Понятно, что в тот день я не мог сосредоточиться на уроке, поэтому, чтобы унять мое страстное любопытство, синьор Уголини прибег к помощи сокровищ из сундука. И теперь, сидя за столиком и с необычайным рвением затачивая свои перья, я беспрестанно бросал нетерпеливые взгляды на парадную лестницу и ждал появления новой хозяйки, которую я представлял почему-то сухопарой, плоской, кривоногой и даже лысой, что свидетельствовало о темных страстях, бушевавших в моем сердце под воздействием этого события. Представления эти были тем более нелепы, что отец в отношении женщин был очень щепетилен и сам нравился дамам. Они считали, что его необычайные способности не заканчиваются на пороге алькова, наоборот, и ожидали от Джузеппе Дзага небывалых подвигов в исполнительском мастерстве.
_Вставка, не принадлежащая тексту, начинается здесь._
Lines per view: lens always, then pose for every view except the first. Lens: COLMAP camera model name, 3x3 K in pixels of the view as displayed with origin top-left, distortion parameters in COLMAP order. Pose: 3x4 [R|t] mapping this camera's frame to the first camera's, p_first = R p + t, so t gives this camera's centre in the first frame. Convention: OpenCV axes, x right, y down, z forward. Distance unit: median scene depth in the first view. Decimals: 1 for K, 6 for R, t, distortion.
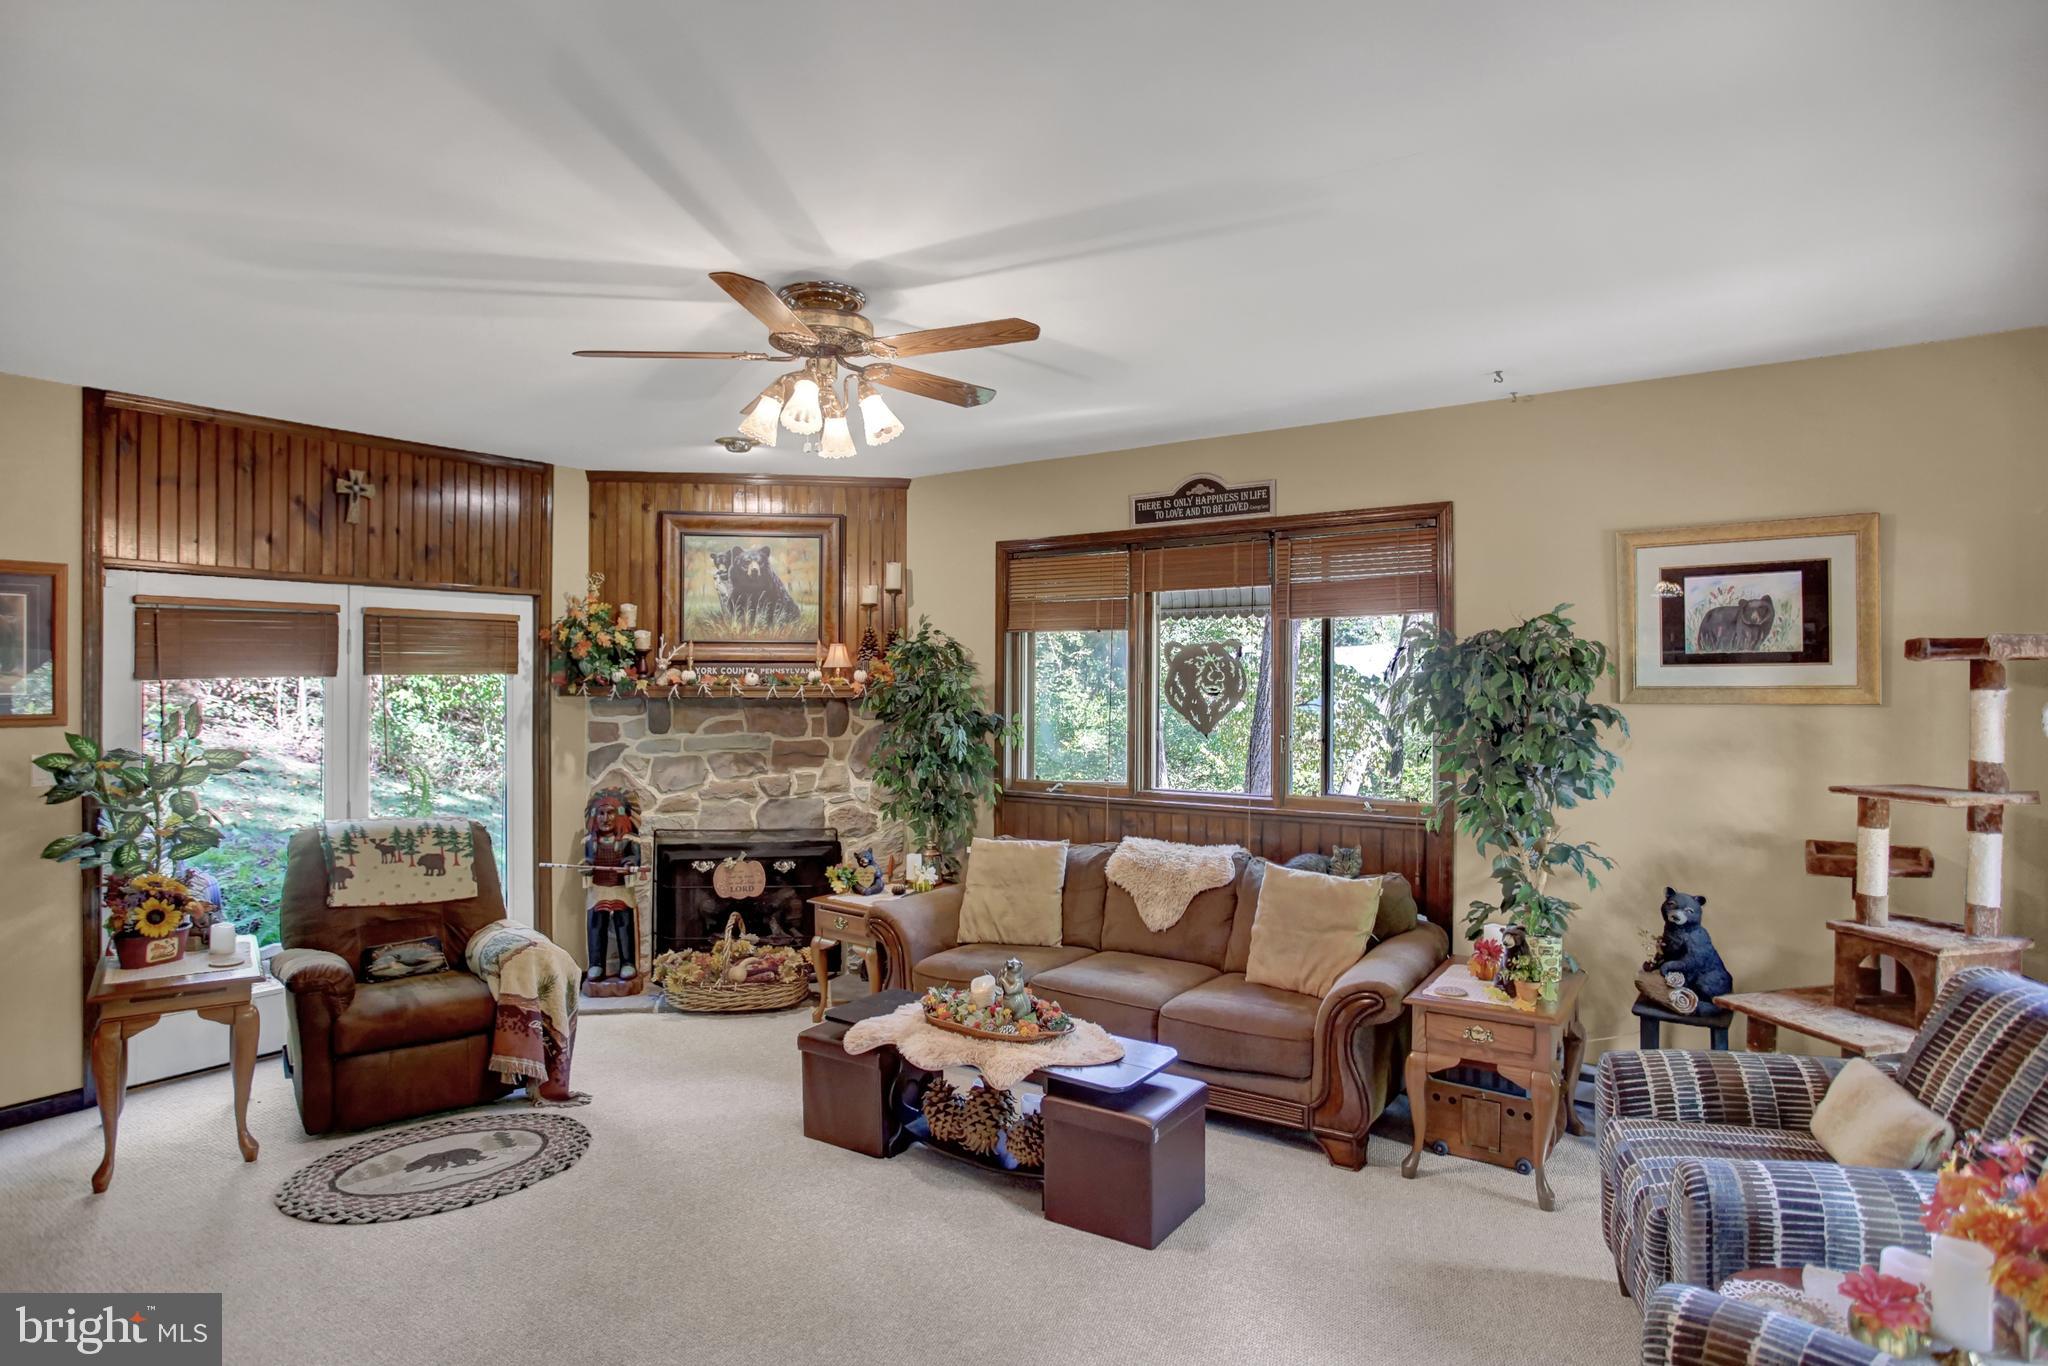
lens RADIAL K [[1134.6, 0, 1024.0], [0, 1134.6, 683.0], [0, 0, 1]] dist [-0.062450, 0.000332]
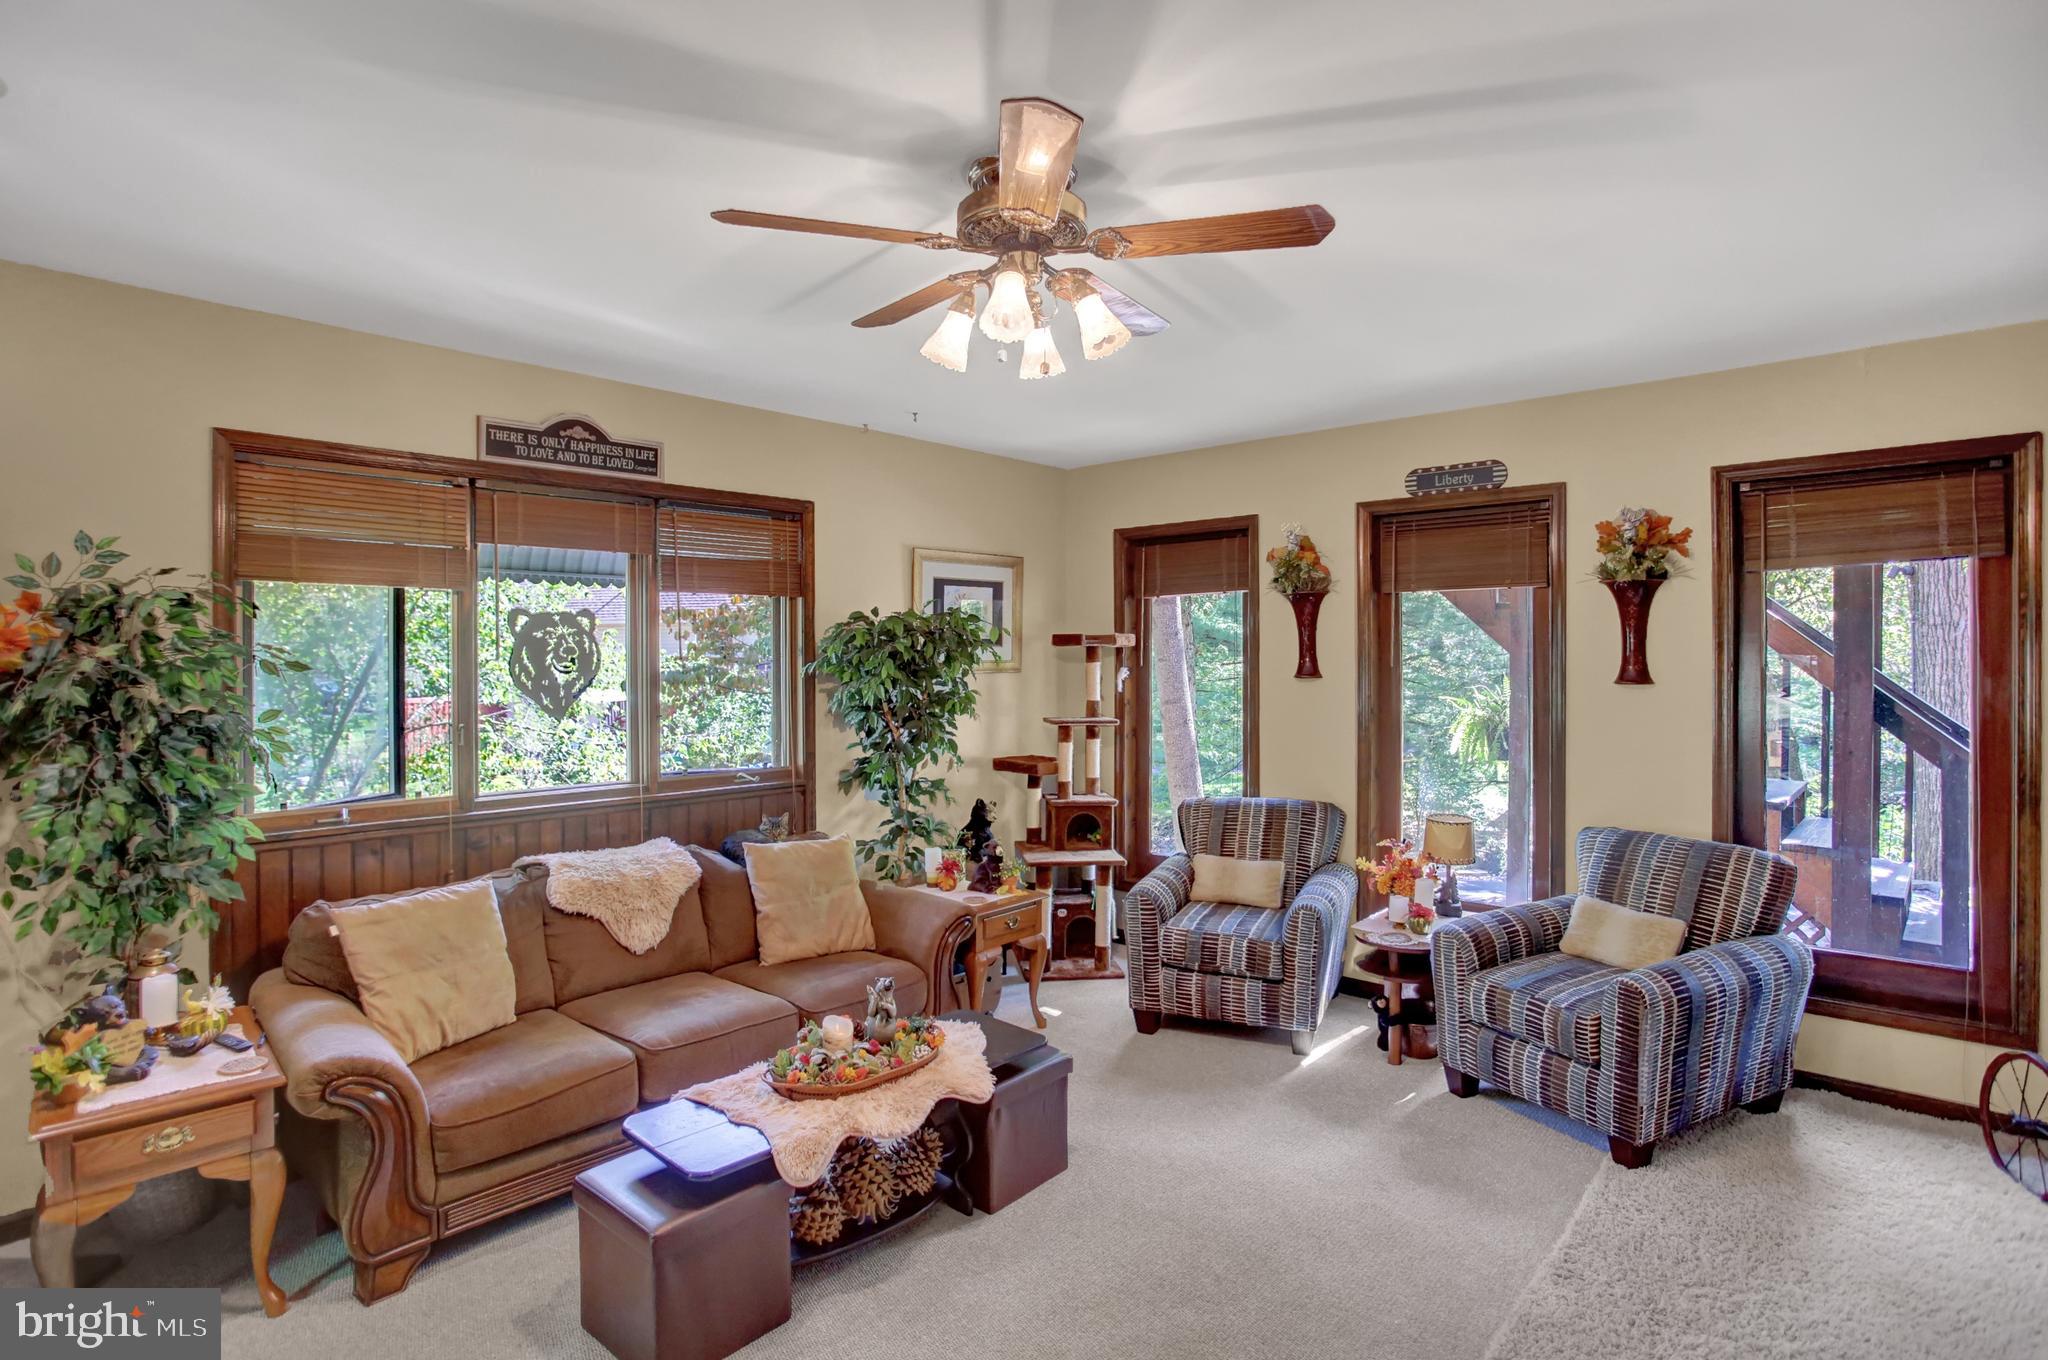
lens RADIAL K [[1047.2, 0, 1020.0], [0, 1047.2, 664.7], [0, 0, 1]] dist [-0.046761, 0.017765]
pose [[0.133302, -0.011765, 0.991006, -0.570871], [-0.001165, 0.999927, 0.012028, -0.005930], [-0.991075, -0.002757, 0.133279, 0.558902]]
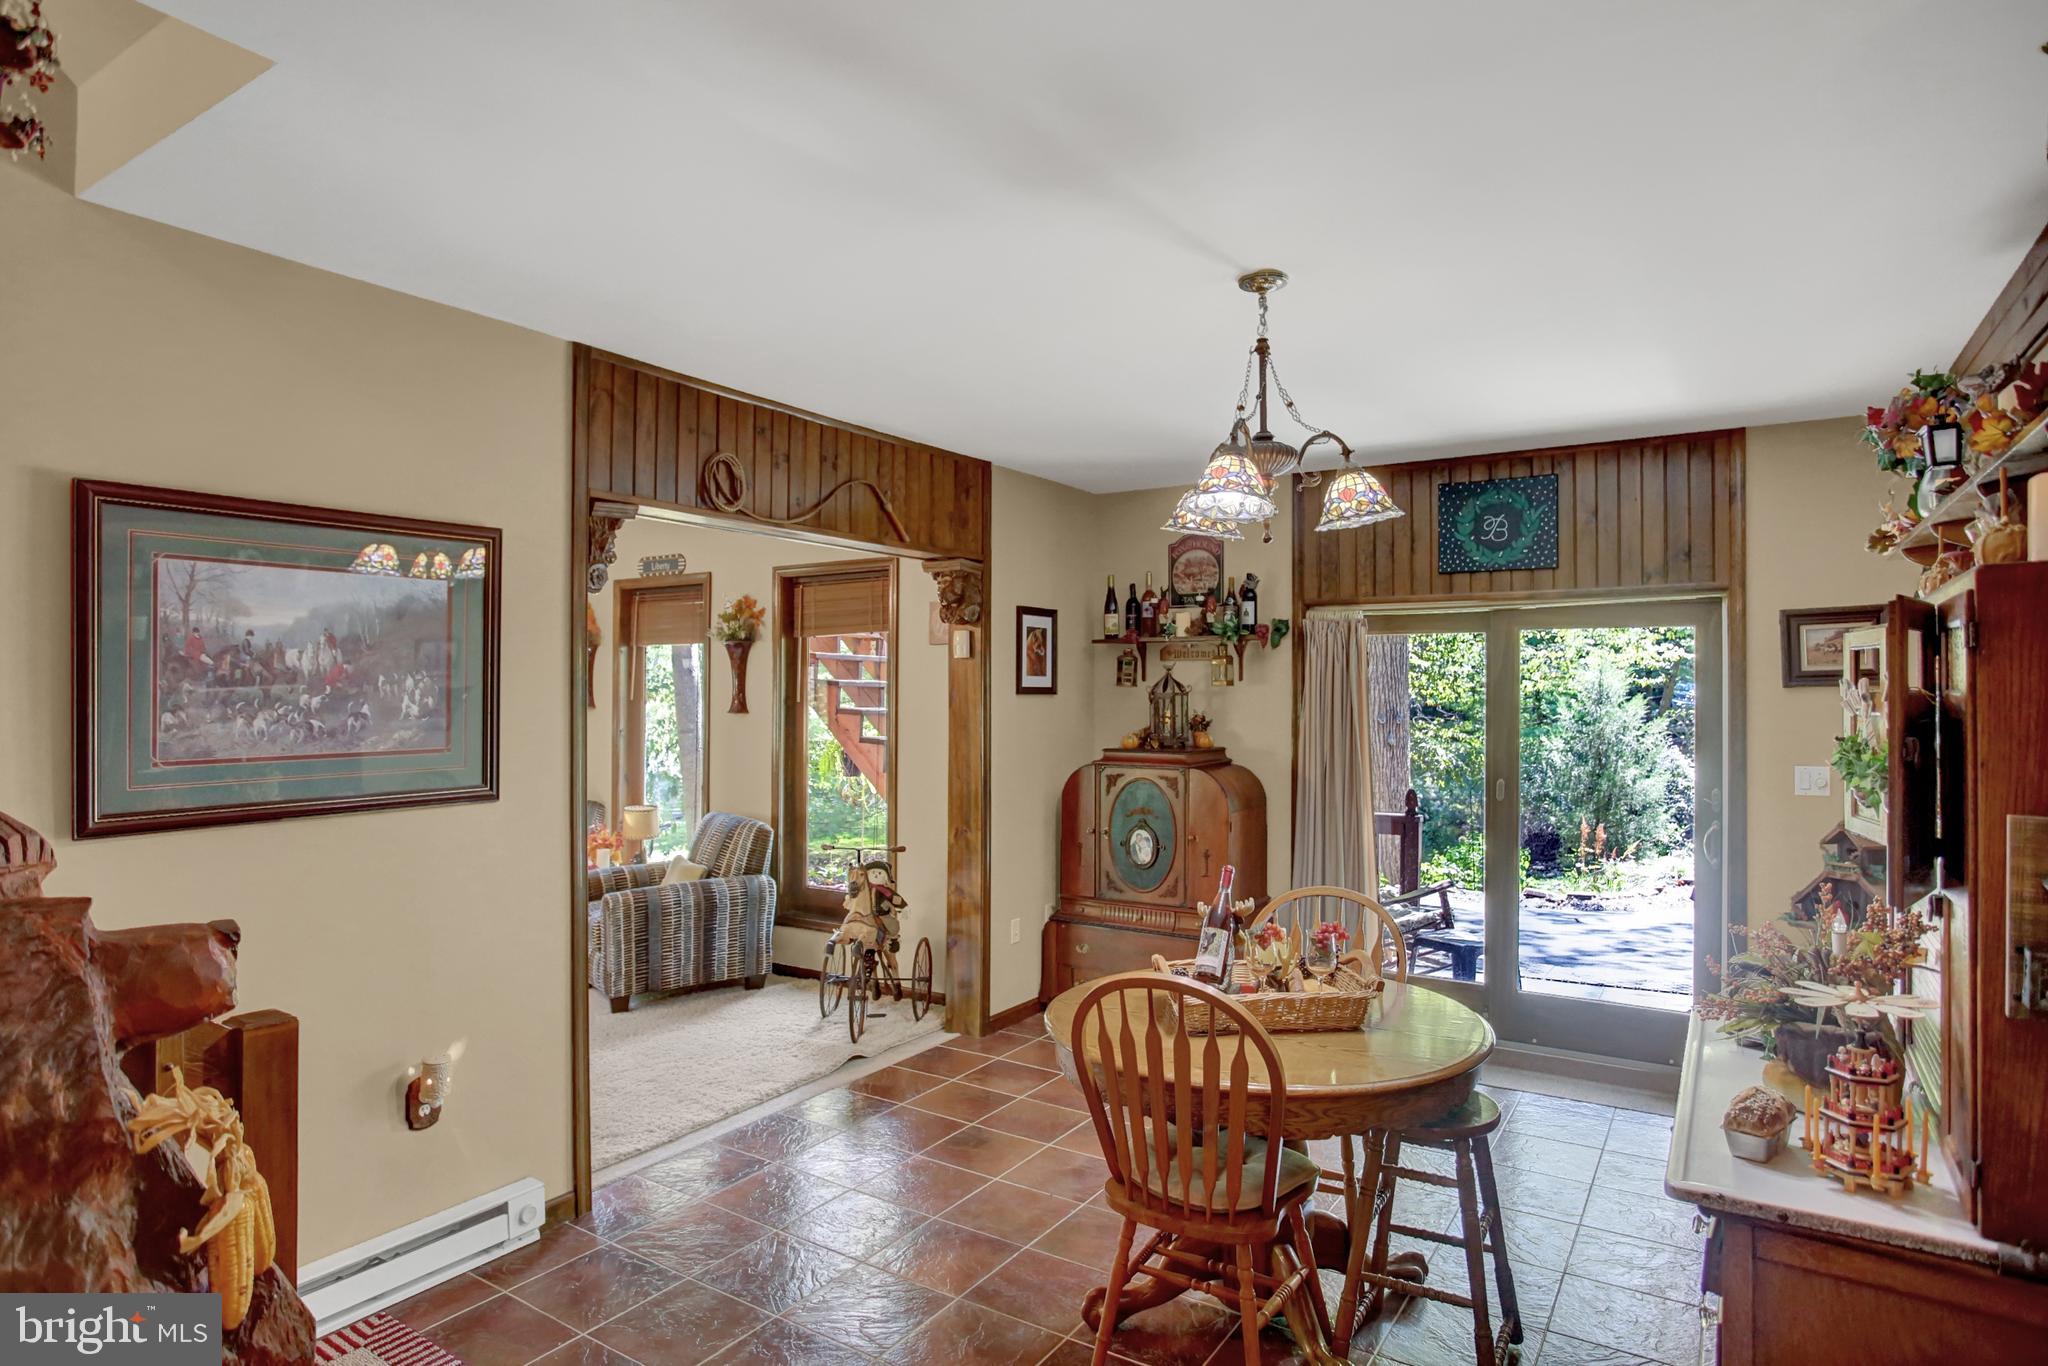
lens RADIAL K [[1134.6, 0, 1024.0], [0, 1134.6, 683.0], [0, 0, 1]] dist [-0.062450, 0.000332]
pose [[-0.040802, 0.007804, 0.999137, -1.007700], [-0.014322, 0.999862, -0.008395, -0.009592], [-0.999065, -0.014653, -0.040685, -0.077744]]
Однажды Лист сказал мне, что столкнулся с той же трудностью: дамы воображали, будто его виртуозность, неистовство и вдохновенность проявляются не только за клавиатурой. «Мой друг, — произносил он с заметным венгерским акцентом, — удивительно, в чем только женщины не ищут гениальности».
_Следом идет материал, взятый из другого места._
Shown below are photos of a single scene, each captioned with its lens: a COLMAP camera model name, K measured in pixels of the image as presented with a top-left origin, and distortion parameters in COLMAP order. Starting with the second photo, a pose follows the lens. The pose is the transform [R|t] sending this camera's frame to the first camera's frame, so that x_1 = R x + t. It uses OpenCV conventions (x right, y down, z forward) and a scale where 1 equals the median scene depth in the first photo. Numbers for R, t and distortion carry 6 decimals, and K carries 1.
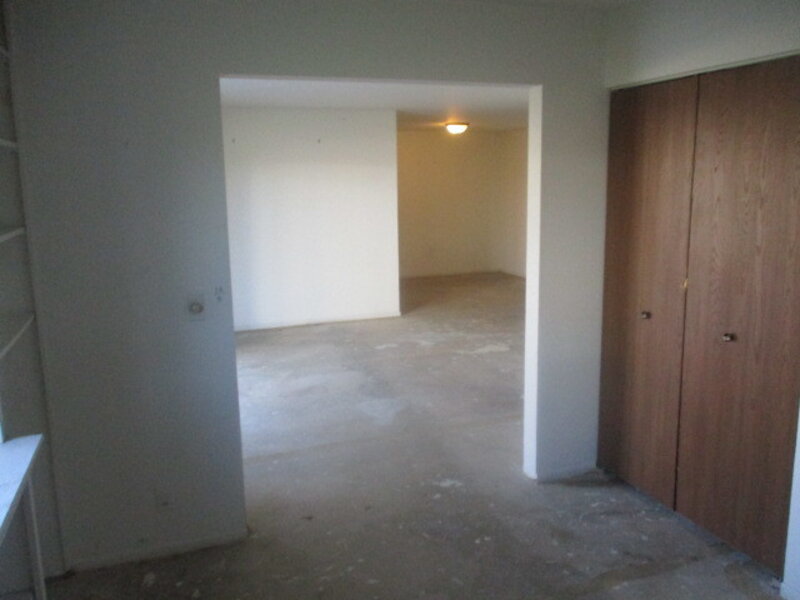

Было десять часов утра. Синьор Уголини сидел чуть в стороне, поигрывая с табакеркой, инкрустированной цветными стеклышками, гораздо более веселыми и дружественными, чем настоящие рубины и изумруды, чьи пышность и блеск всегда казались мне высокомерными. Было время урока каллиграфии, считавшегося тогда важным искусством; в ту пору сущность вещей была тесно связана с формой, из которой она извлекала свои основные богатства. Английский философ Бэринг писал, что форма — это единственно постижимое содержание различных культур; это так верно, что дело доходит до самоубийства ради стиля. Я прожил слишком долго и видел, как в девятнадцатом веке смерть становилась принадлежностью изысканного дендизма, а в двадцатом вернулась к демократической простоте из-за числа своих жертв.